REQUIRED ACTION:
Copy every line of the entries below word for word, keeping each line as it appears.

Entries from a collection
►
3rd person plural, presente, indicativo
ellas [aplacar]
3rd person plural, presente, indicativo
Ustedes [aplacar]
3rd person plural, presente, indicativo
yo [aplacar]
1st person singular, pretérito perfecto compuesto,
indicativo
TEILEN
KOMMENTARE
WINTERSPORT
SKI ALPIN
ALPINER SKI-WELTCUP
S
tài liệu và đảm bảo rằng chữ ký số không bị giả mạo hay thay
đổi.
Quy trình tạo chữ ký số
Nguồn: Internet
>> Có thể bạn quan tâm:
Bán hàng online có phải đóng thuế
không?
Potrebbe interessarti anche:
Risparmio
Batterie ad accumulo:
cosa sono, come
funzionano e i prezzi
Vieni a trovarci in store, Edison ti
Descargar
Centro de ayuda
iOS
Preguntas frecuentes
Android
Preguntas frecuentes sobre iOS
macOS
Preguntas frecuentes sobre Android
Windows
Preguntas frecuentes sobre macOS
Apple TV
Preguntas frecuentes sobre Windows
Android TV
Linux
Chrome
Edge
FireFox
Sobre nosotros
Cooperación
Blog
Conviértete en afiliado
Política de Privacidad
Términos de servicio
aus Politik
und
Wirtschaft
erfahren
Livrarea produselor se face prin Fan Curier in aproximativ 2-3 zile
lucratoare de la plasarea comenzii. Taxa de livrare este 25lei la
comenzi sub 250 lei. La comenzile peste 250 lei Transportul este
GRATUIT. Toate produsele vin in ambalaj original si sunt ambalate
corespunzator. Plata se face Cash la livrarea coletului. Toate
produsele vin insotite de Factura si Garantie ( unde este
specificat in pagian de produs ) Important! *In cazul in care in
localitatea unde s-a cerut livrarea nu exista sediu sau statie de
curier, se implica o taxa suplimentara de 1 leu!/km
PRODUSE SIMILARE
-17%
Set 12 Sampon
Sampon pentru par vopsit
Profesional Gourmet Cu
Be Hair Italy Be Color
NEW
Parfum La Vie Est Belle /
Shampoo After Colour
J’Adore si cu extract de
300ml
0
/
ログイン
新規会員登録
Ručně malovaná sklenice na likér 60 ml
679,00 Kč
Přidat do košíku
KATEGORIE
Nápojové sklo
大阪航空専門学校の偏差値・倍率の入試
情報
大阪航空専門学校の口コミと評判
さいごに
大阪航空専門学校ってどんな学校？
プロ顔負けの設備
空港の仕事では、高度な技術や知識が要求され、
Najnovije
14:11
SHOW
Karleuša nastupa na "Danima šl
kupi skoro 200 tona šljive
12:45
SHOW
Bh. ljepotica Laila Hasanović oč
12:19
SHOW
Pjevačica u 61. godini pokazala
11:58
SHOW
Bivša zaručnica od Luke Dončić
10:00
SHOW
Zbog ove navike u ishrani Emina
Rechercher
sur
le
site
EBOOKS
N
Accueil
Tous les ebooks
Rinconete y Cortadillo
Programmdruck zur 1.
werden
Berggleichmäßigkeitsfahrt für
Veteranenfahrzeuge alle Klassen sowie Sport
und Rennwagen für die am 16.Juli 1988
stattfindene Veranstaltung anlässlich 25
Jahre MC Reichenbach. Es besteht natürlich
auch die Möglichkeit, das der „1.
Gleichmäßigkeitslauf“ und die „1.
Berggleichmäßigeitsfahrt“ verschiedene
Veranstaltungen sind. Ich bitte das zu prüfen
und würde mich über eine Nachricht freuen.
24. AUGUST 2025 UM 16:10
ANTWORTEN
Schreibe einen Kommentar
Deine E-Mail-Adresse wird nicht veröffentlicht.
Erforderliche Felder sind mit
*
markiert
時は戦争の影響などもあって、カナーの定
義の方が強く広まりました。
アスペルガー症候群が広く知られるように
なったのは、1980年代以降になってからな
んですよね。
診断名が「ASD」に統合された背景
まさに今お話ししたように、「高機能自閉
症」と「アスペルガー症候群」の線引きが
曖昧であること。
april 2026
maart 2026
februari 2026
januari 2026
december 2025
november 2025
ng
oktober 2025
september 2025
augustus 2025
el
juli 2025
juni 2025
◄
EXPECTED ANSWER:
3rd person plural, presente, indicativo
ellas [aplacar]
3rd person plural, presente, indicativo
Ustedes [aplacar]
3rd person plural, presente, indicativo
yo [aplacar]
1st person singular, pretérito perfecto compuesto,
indicativo
TEILEN
KOMMENTARE
WINTERSPORT
SKI ALPIN
ALPINER SKI-WELTCUP
S
tài liệu và đảm bảo rằng chữ ký số không bị giả mạo hay thay
đổi.
Quy trình tạo chữ ký số
Nguồn: Internet
>> Có thể bạn quan tâm:
Bán hàng online có phải đóng thuế
không?
Potrebbe interessarti anche:
Risparmio
Batterie ad accumulo:
cosa sono, come
funzionano e i prezzi
Vieni a trovarci in store, Edison ti
Descargar
Centro de ayuda
iOS
Preguntas frecuentes
Android
Preguntas frecuentes sobre iOS
macOS
Preguntas frecuentes sobre Android
Windows
Preguntas frecuentes sobre macOS
Apple TV
Preguntas frecuentes sobre Windows
Android TV
Linux
Chrome
Edge
FireFox
Sobre nosotros
Cooperación
Blog
Conviértete en afiliado
Política de Privacidad
Términos de servicio
aus Politik
und
Wirtschaft
erfahren
Livrarea produselor se face prin Fan Curier in aproximativ 2-3 zile
lucratoare de la plasarea comenzii. Taxa de livrare este 25lei la
comenzi sub 250 lei. La comenzile peste 250 lei Transportul este
GRATUIT. Toate produsele vin in ambalaj original si sunt ambalate
corespunzator. Plata se face Cash la livrarea coletului. Toate
produsele vin insotite de Factura si Garantie ( unde este
specificat in pagian de produs ) Important! *In cazul in care in
localitatea unde s-a cerut livrarea nu exista sediu sau statie de
curier, se implica o taxa suplimentara de 1 leu!/km
PRODUSE SIMILARE
-17%
Set 12 Sampon
Sampon pentru par vopsit
Profesional Gourmet Cu
Be Hair Italy Be Color
NEW
Parfum La Vie Est Belle /
Shampoo After Colour
J’Adore si cu extract de
300ml
0
/
ログイン
新規会員登録
Ručně malovaná sklenice na likér 60 ml
679,00 Kč
Přidat do košíku
KATEGORIE
Nápojové sklo
大阪航空専門学校の偏差値・倍率の入試
情報
大阪航空専門学校の口コミと評判
さいごに
大阪航空専門学校ってどんな学校？
プロ顔負けの設備
空港の仕事では、高度な技術や知識が要求され、
Najnovije
14:11
SHOW
Karleuša nastupa na "Danima šl
kupi skoro 200 tona šljive
12:45
SHOW
Bh. ljepotica Laila Hasanović oč
12:19
SHOW
Pjevačica u 61. godini pokazala
11:58
SHOW
Bivša zaručnica od Luke Dončić
10:00
SHOW
Zbog ove navike u ishrani Emina
Rechercher
sur
le
site
EBOOKS
N
Accueil
Tous les ebooks
Rinconete y Cortadillo
Programmdruck zur 1.
werden
Berggleichmäßigkeitsfahrt für
Veteranenfahrzeuge alle Klassen sowie Sport
und Rennwagen für die am 16.Juli 1988
stattfindene Veranstaltung anlässlich 25
Jahre MC Reichenbach. Es besteht natürlich
auch die Möglichkeit, das der „1.
Gleichmäßigkeitslauf“ und die „1.
Berggleichmäßigeitsfahrt“ verschiedene
Veranstaltungen sind. Ich bitte das zu prüfen
und würde mich über eine Nachricht freuen.
24. AUGUST 2025 UM 16:10
ANTWORTEN
Schreibe einen Kommentar
Deine E-Mail-Adresse wird nicht veröffentlicht.
Erforderliche Felder sind mit
*
markiert
時は戦争の影響などもあって、カナーの定
義の方が強く広まりました。
アスペルガー症候群が広く知られるように
なったのは、1980年代以降になってからな
んですよね。
診断名が「ASD」に統合された背景
まさに今お話ししたように、「高機能自閉
症」と「アスペルガー症候群」の線引きが
曖昧であること。
april 2026
maart 2026
februari 2026
januari 2026
december 2025
november 2025
ng
oktober 2025
september 2025
augustus 2025
el
juli 2025
juni 2025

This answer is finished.